Я выступил в поход во главе растянувшейся позади меня марширующей колонны, было трудно сказать, сколько времени займёт её прохождение мимо того или иного пункта. Численность нашей армии почти в восемь раз превосходила численность войска, выступившего под предводительством Коронадо, но у нас не было ни его многочисленных лошадей, ни мулов, ни рогатого скота. Лошадей, да и то без седел, имелось всего две — это были те самые, которых мы с Ночецтли заполучили после давешней засады у Компостельи. На них мы оба и поехали, когда армия выступила из горного лагеря и по петлявшей тропе двинулась на юг, в долину. И должен признаться, что всякий раз, когда мне случалось оглянуться на эту бесконечную, извилистую, ощетинившуюся оружием колонну, я испытывал такую гордость, словно сам был конкистадором.

Ко всеобщему облегчению и радости, высланные вперёд охотники и фуражиры уже на первом ночном привале обеспечили армии приличный ужин, а затем, на марше, снабжали нас всё более вкусной и питательной провизией. К тому же, к не меньшему облегчению для задов, моего и Ночецтли, через некоторое время нам удалось раздобыть и сёдла. Однажды один из высланных вперёд разведчиков примчался с донесением: он обнаружил впереди, прямо на пути нашего следования, испанский сторожевой пункт. По описанию это было что-то вроде поста, встретившегося нам с На Цыпочках: хижина с двумя солдатами и загон с четырьмя лошадьми, две из которых осёдланы.

По моему приказу колонна остановилась, и Ночецтли подозвал к нам шестерых воинов, вооружённых макуауитль. Я сказал им следующее:

— Я не хочу тратить порох и свинец на устранение столь незначительного препятствия. Если вы шестеро не сумеете тайком подобраться к этому посту и мгновенно расправиться с белыми людьми, вы не достойны носить мечи. Ступайте и убейте испанцев. Но постарайтесь сделать это так, чтобы не запачкать кровью их одежду.

Воины совершили жест целования земли и скрылись в подлеске. В очень скором времени они вернулись, со счастливо сияющими лицами, а двое из них высоко держали за волосы головы двух испанских солдат. Из-под бород, из обрубленных шей капала кровь.
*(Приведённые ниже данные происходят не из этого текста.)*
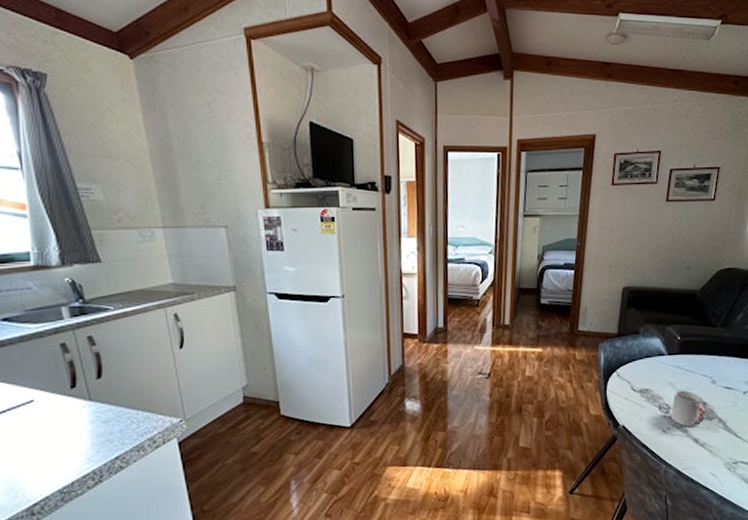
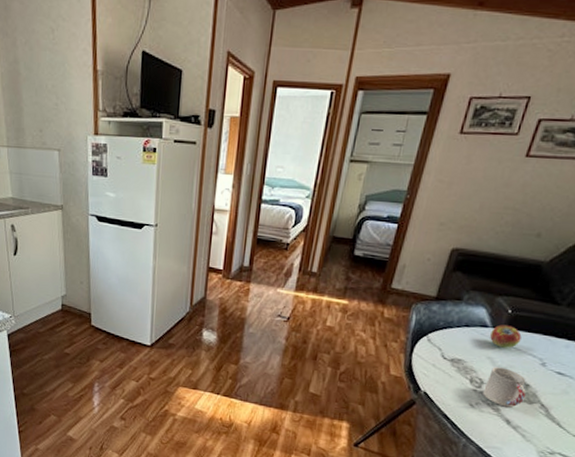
fruit: none [668,351,692,372] -> present [490,324,522,348]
— Всё сделано аккуратно, владыка, — доложил один из разведчиков. — Кровь осталась только на земле.

Итак, мы проследовали к караульному посту, где и разжились кроме четырёх лошадей ещё двумя аркебузами, порохом и шариками для них, двумя стальными ножами и двумя стальными мечами. Я велел снять с убитых солдат доспехи и прочую одежду, и впрямь оставшуюся незапачканной, если, конечно, не считать глубоко въевшейся пыли, грязи и пота, чего и следовало ожидать от этих грязнуль испанцев. Поздравив воинов, убивших вражеских солдат, и разведчиков, обнаруживших их, я велел этим разведчикам продолжать и дальше двигаться впереди колонны и вызвал к себе двух наших белых, Уно и Доса.

— У меня есть для вас подарки, — сказал я им. — Не только одежда получше тех лохмотьев, которые сейчас на вас, но также стальные шлемы и крепкие сапоги.

— Кровью клянусь, кэпт’н Джон, мы очень тебе признательны! — воскликнул в ответ Уно. — Топать на своих двоих моряку не больно сподручно, не говоря уж о том, чтобы топать босым.

Понять из сказанного мне удалось не всё, но, если я не ошибся, чужеземцы жаловались на необходимость передвигаться пешком.

— Если вы умеете ездить верхом, вам больше не придётся ходить пешком.